READING PASSAGE —

===

My conditioned response to starlings, even the name itself, has been heavy with negative connotations. Increasingly, as I delve into learning more about our environment; all it’s webs of flora and fauna, I’m aware of how easily my perception can be influenced. I love the iridescence of grackles, why wouldn’t I love the coloring of starlings? ..a beautiful name, by the way. I live in eastern PA and over my last 70 years have lamented and honestly been pained by the destruction of so much of Pennsylvania’s beautiful habitats, so that I truly applaud (and am happily a part of by way of my own backyard) the nativist movement to restore habitat.
Never, though, have I associated “invasive aliens” with people simply because the U.S. has a tradition of welcoming (sometimes grudgingly) immigrants. My family of immigrants stretches from several decades ago to back to the 1600’s; including the obligatory great uncle who “knows there’s Indians up that side of the family”. I firmly believe a country lives best with a diversity of peoples.
The native plant/pollinator facebook groups I follow are growing with people thirsty to learn more and more about nature. It’s wonderfully hopeful, but we need stronger connections with the scientific communities to help us better understand and manage the environmental changes we are experiencing. Thank you for your very thought provoking article.
Thank you so much for this. When I try to counter nativist’ hatred against “non-native plants” they flip out and demand an apology and retraction for using the word “nativist” because they know it’s associated with racist Euro-descent people. But it’s very accurate, so I continue, hoping I will get some people to think about what it all means and make the connections.
Meanwhile, as I keep learning more about birds from a dear friend, I realize I’ve also been biased against some of the introduced/exotic plants who I’m learning are so loved and needed by some of our most special birds. (Italian Thistle seeds and even their fluff are prized by Lazuli Buntings and so many other birds. ) Walking in nature is so much nicer when appreciating and loving the plants rather than resenting them!

===

INPUT DATA —
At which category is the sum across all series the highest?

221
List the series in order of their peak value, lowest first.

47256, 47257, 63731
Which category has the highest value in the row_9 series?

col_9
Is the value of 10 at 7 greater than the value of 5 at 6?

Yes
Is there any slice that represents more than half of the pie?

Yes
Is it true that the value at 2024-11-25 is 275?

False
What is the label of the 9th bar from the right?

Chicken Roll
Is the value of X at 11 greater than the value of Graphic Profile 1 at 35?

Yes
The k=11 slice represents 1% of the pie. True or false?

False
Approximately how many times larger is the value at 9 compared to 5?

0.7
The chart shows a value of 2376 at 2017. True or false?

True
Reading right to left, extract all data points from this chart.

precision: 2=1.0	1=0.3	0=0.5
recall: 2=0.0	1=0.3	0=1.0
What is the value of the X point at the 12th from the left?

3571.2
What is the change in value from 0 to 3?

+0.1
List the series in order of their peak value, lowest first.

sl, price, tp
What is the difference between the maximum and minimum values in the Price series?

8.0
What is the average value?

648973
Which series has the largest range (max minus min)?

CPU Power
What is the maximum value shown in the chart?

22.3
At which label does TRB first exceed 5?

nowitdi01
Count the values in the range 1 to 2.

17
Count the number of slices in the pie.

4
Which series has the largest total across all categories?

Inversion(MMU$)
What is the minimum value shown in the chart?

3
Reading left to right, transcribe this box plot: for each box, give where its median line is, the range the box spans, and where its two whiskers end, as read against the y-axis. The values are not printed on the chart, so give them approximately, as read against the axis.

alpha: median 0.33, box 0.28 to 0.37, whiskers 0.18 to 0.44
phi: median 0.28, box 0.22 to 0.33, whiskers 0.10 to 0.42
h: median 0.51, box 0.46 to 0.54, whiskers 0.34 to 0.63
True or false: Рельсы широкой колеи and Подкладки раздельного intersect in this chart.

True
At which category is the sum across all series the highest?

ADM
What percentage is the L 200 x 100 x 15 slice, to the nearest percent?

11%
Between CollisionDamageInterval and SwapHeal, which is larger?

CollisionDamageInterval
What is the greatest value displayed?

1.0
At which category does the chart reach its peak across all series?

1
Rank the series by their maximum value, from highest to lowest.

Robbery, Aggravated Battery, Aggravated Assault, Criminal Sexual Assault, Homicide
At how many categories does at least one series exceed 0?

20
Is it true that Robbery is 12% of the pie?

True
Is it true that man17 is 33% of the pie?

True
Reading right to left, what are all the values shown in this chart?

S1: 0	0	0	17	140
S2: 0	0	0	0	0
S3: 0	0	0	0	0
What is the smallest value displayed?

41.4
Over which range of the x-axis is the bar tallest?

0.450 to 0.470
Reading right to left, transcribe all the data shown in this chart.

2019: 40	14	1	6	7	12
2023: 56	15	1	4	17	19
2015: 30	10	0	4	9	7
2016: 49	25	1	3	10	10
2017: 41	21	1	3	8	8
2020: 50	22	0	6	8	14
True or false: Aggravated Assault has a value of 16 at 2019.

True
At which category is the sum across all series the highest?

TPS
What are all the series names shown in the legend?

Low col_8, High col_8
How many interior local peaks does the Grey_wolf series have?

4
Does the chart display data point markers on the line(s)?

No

===

TASK ITEM — In the comments on starlings and native plants, which birds are named as prizing Italian Thistle seeds and fluff?

RESPONSE TO THIS TASK — Lazuli Buntings, along with many other birds.